Brent Carney, professor of History at Eastern Gateway Community College, conceived of the idea of putting a book of local Wheeling legends together.

“I approached Seán Duffy from the Ohio County Public Library about highlighting some of the people in and around Wheeling that have contributed not only to Wheeling’s culture but also to American culture at large. You know a lot of people know about Betty Zain, they know about Walter Ruther, but there’re so many other characters that locally, and even, I would say, you would have to be in the right part of town to know about them.

“Like Paul McGuiness who was on the USS Indianapolis—the famed ship talked about by Quint in the movie Jaws that went down and hundreds of people were eaten by sharks. When you go and sit in his kitchen and talk with him, he has this unbelievable story and then I go around town and very few people know about him.

So it’s just a way to highlight Wheeling citizens and Seán Duffy really ran with it.”

Seán Duffy is the programming and publicity coordinator at the Ohio County Public Library:

“Well, actually Brent Carney said we should do this book because we’ve worked with Arcadia in the past and he said we can donate the royalties to the Ohio County Library and so that’s kind of what sold me. So I thought, there are a lot of people from Wheeling who have accomplished great things, and it would be a worthwhile project.”

The two men collaborated with about forty writers in Wheeling to come up with the biographical stories that accompany the many photos and illustrations of the legendary locals. Duffy explains they began with a list of about 300 names but had to widdle that number down by about half.

“Ultimately it was a very difficult process to narrow it down. So we remain concerned that we haven’t included everyone who deserves to be in the book. It just wasn’t possible. So what we tried to do was find a representative sample beyond those people who are obvious choices like Betty Zain and Samuel McCollough, and Walter Ruther, Chu Berry the jazz musician…”

Many of the characters that landed in the book are also in the Wheeling Hall of Fame, but Duffy says by collaborating with so many local historians and writers, both he and Carney had the opportunity to discover lesser known legends.

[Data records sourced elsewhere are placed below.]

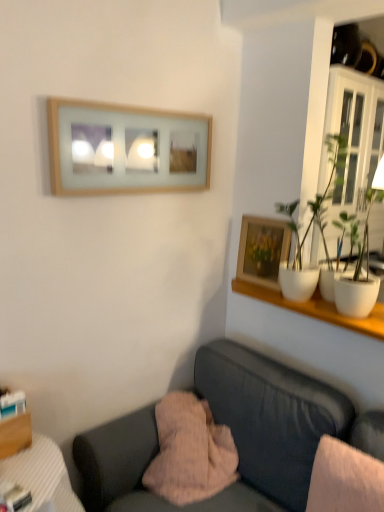
Question: Should I look upward or downward to see white glossy cabinet at upper right?

Choices:
 (A) up
 (B) down

Answer: (A)

Question: From the image's perspective, would you say wooden picture frame at upper right, the first picture frame positioned from the bottom, is shown under white glossy cabinet at upper right?

Choices:
 (A) yes
 (B) no

Answer: (A)

Question: Does wooden picture frame at upper right, the first picture frame positioned from the bottom, have a lesser height compared to white glossy cabinet at upper right?

Choices:
 (A) no
 (B) yes

Answer: (B)

Question: Are wooden picture frame at upper right, marked as the second picture frame in a left-to-right arrangement, and white glossy cabinet at upper right located far from each other?

Choices:
 (A) yes
 (B) no

Answer: (B)

Question: Is wooden picture frame at upper right, the first picture frame in the right-to-left sequence, to the left of white glossy cabinet at upper right from the viewer's perspective?

Choices:
 (A) no
 (B) yes

Answer: (B)

Question: Is white glossy cabinet at upper right a part of wooden picture frame at upper right, the first picture frame positioned from the bottom?

Choices:
 (A) yes
 (B) no

Answer: (B)

Question: From a real-world perspective, is wooden picture frame at upper right, the first picture frame positioned from the bottom, physically below white glossy cabinet at upper right?

Choices:
 (A) yes
 (B) no

Answer: (A)

Question: Is pink fuzzy pillow at lower center shorter than velvet dark gray couch at lower center?

Choices:
 (A) no
 (B) yes

Answer: (B)

Question: Is pink fuzzy pillow at lower center touching velvet dark gray couch at lower center?

Choices:
 (A) yes
 (B) no

Answer: (B)

Question: Is pink fuzzy pillow at lower center completely or partially outside of velvet dark gray couch at lower center?

Choices:
 (A) no
 (B) yes

Answer: (A)

Question: From a real-world perspective, does pink fuzzy pillow at lower center sit lower than velvet dark gray couch at lower center?

Choices:
 (A) yes
 (B) no

Answer: (B)

Question: Considering the relative sizes of pink fuzzy pillow at lower center and velvet dark gray couch at lower center in the image provided, is pink fuzzy pillow at lower center thinner than velvet dark gray couch at lower center?

Choices:
 (A) yes
 (B) no

Answer: (A)

Question: Is pink fuzzy pillow at lower center looking in the opposite direction of velvet dark gray couch at lower center?

Choices:
 (A) yes
 (B) no

Answer: (A)

Question: Can you confirm if velvet dark gray couch at lower center is thinner than white glossy pot at upper right?

Choices:
 (A) yes
 (B) no

Answer: (B)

“There were people in the sciences that I wasn’t aware of, people in the Aviation Hall of Fame from Wheeling, great architects who designed many of the buildings in Wheeling, the list goes on and on. Of course we knew about the sports heroes, Brent and I. We knew about the heroes of history that we’ve already mentioned… But there are a lot of people who’ve done things who don’t get the glamour and recognition that they deserve.”

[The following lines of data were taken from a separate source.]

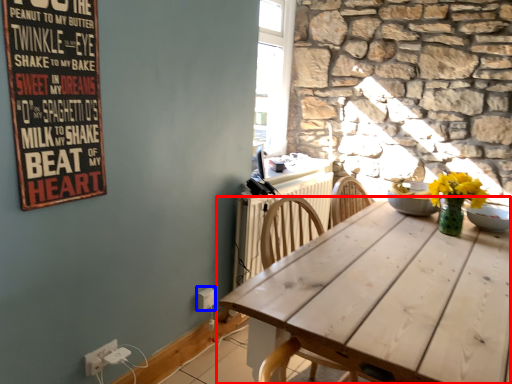
Question: Which object appears farthest to the camera in this image, table (highlighted by a red box) or electric outlet (highlighted by a blue box)?

Choices:
 (A) table
 (B) electric outlet

Answer: (B)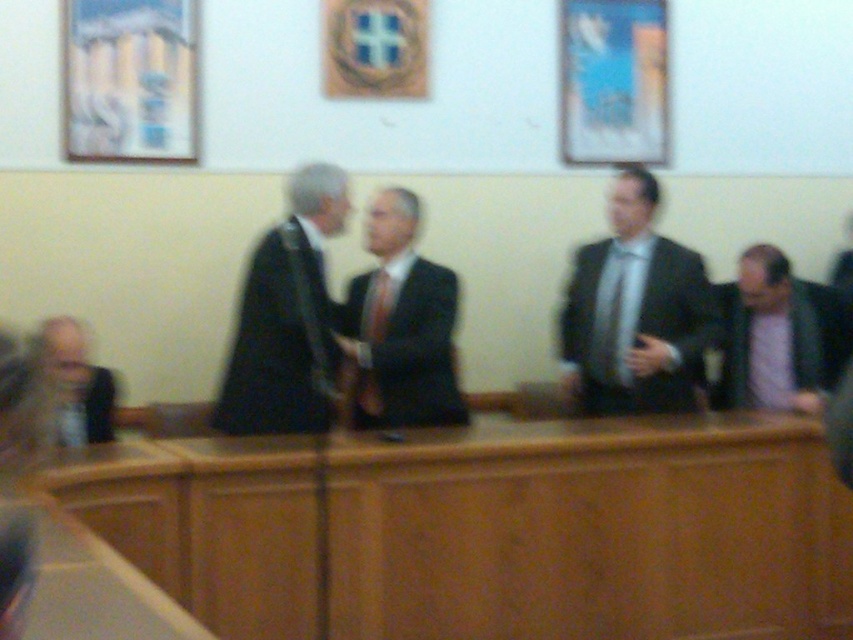
Is matte black suit at center below pink fabric shirt at lower right?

Duffy says he was happy to be able to include one of his personal favorites: Augustus Pollack—a cigar maker from Wheeling.

“He’s also one of the only business owners who has a statue built in his honor by the people who worked for him, by labor, because he was—we’re talking late 19th century, guilded age—he was very progressive, he had an open-door policy. He treated his workers right, which was virtually unheard of in the late 19th century. And so he influenced a lot of other business leaders and made Wheeling sort of a better place for the working class. So I was happy to include all that in the book as well.”

Duffy says it’s a little early to plan a sequel, but with so many legends still unnamed, the thought isn’t far from his mind.

“I’m open to that idea, depending on the feedback that we get on this book, it might be something that we’ll pursue.”